Charlie Plain | January 7, 2020

School of Public Health Professor Aaron Folsom was honored by the American Heart Association with the opportunity to present the 2019 Ancel Keys Memorial Lecture during the organization’s scientific sessions in November. The honor recognizes prominent cardiovascular epidemiologists and their contributions to research into the causes and prevention of cardiovascular disease. 

Aaron Folsom smiling
Professor Aaron Folsom

Folsom has researched cardiovascular health for nearly forty years and served as a principal investigator for the Atherosclerosis Risk in Communities (ARIC) study and explored potentially deadly blood clots that form in the veins, known as venous thromboembolisms. 
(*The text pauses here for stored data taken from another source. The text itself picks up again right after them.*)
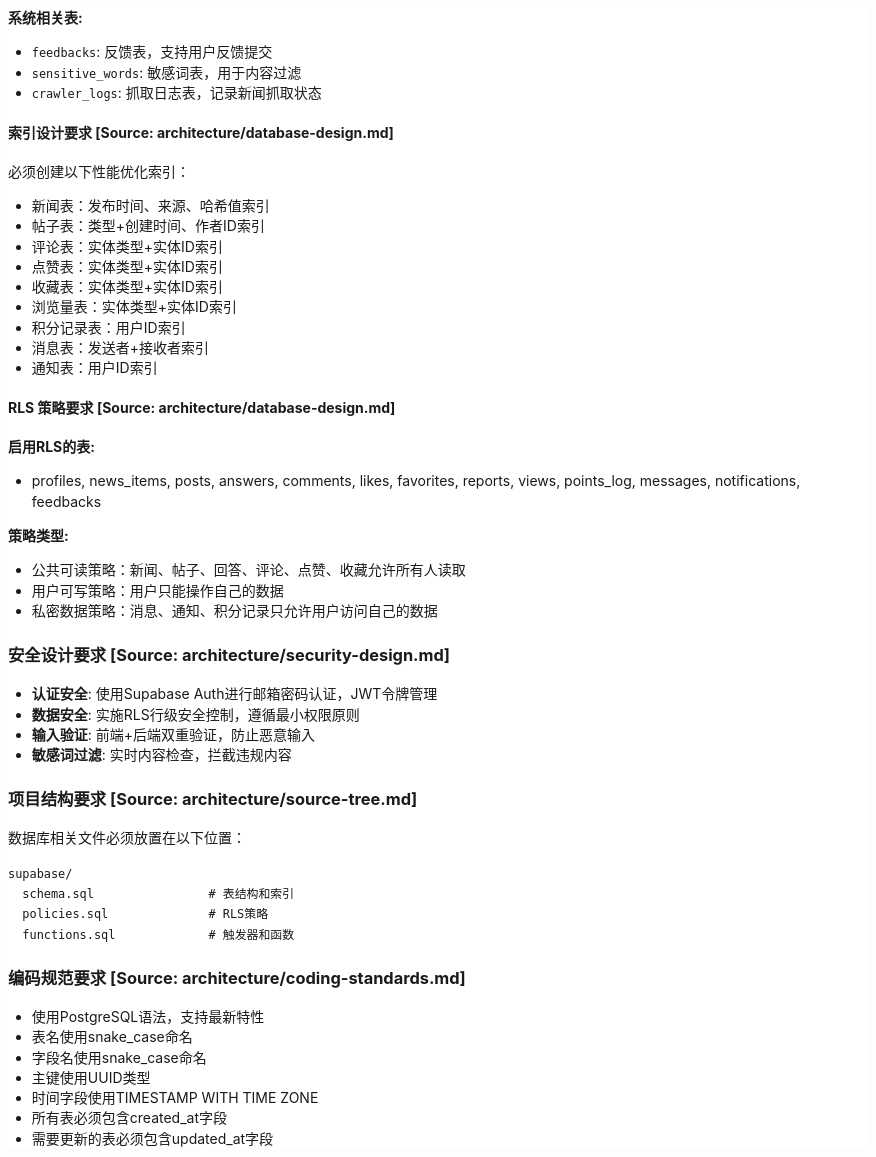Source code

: **系统相关表:**
- `feedbacks`: 反馈表，支持用户反馈提交
- `sensitive_words`: 敏感词表，用于内容过滤
- `crawler_logs`: 抓取日志表，记录新闻抓取状态

#### 索引设计要求 [Source: architecture/database-design.md]

必须创建以下性能优化索引：
- 新闻表：发布时间、来源、哈希值索引
- 帖子表：类型+创建时间、作者ID索引
- 评论表：实体类型+实体ID索引
- 点赞表：实体类型+实体ID索引
- 收藏表：实体类型+实体ID索引
- 浏览量表：实体类型+实体ID索引
- 积分记录表：用户ID索引
- 消息表：发送者+接收者索引
- 通知表：用户ID索引

#### RLS 策略要求 [Source: architecture/database-design.md]

**启用RLS的表:**
- profiles, news_items, posts, answers, comments, likes, favorites, reports, views, points_log, messages, notifications, feedbacks

**策略类型:**
- 公共可读策略：新闻、帖子、回答、评论、点赞、收藏允许所有人读取
- 用户可写策略：用户只能操作自己的数据
- 私密数据策略：消息、通知、积分记录只允许用户访问自己的数据

### 安全设计要求 [Source: architecture/security-design.md]

- **认证安全**: 使用Supabase Auth进行邮箱密码认证，JWT令牌管理
- **数据安全**: 实施RLS行级安全控制，遵循最小权限原则
- **输入验证**: 前端+后端双重验证，防止恶意输入
- **敏感词过滤**: 实时内容检查，拦截违规内容

### 项目结构要求 [Source: architecture/source-tree.md]

数据库相关文件必须放置在以下位置：
```
supabase/
  schema.sql                # 表结构和索引
  policies.sql              # RLS策略
  functions.sql             # 触发器和函数
```

### 编码规范要求 [Source: architecture/coding-standards.md]

- 使用PostgreSQL语法，支持最新特性
- 表名使用snake_case命名
- 字段名使用snake_case命名
- 主键使用UUID类型
- 时间字段使用TIMESTAMP WITH TIME ZONE
- 所有表必须包含created_at字段
- 需要更新的表必须包含updated_at字段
“It’s very rewarding to be recognized by my colleagues for a national award named after Ancel Keys, who was so prominent at the University,” says Folsom. “It’s also great to follow in the footsteps of two previous awardees who are SPH faculty and were my mentors: Henry Blackburn and Russell Luepker.“

Folsom is a faculty member of the Division of Epidemiology and Community Health, and Division Head Dianne Neumark-Sztainer says it is hard to summarize how much Folsom has advanced the field of cardiovascular epidemiology. 

“Cardiovascular disease is a major cause of death around the world, and Dr. Folsom’s extensive research and teaching on cardiovascular health have been instrumental in improving both the quality and quantity of life everywhere,” says Neumark-Sztainer. “Dr. Folsom has published more than 1,000 scientific articles; led some of the most important epidemiologic studies; and has been an outstanding teacher. He is one of the hardest working people I know, and also lives what he studies, for example, by running for exercise even in the cold of winter.”

Folsom’s lecture was titled, “Epidemiology of Venous Thromboembolism and Opportunities for Primary Prevention through Healthy Lifestyle.”

I hoped to raise awareness in the audience that venous thromboembolism — or VTE —  is an important public health problem and preventable on a population basis,” says Folsom. “The medical field emphasizes using anticloting drugs for prevention, but underestimates the degree to which healthy lifestyle might also contribute to VTE prevention. Population approaches through education, policy, and environmental change related to smoking, obesity, physical activity, and healthy diet could be helpful — and we need to do more research in the area.”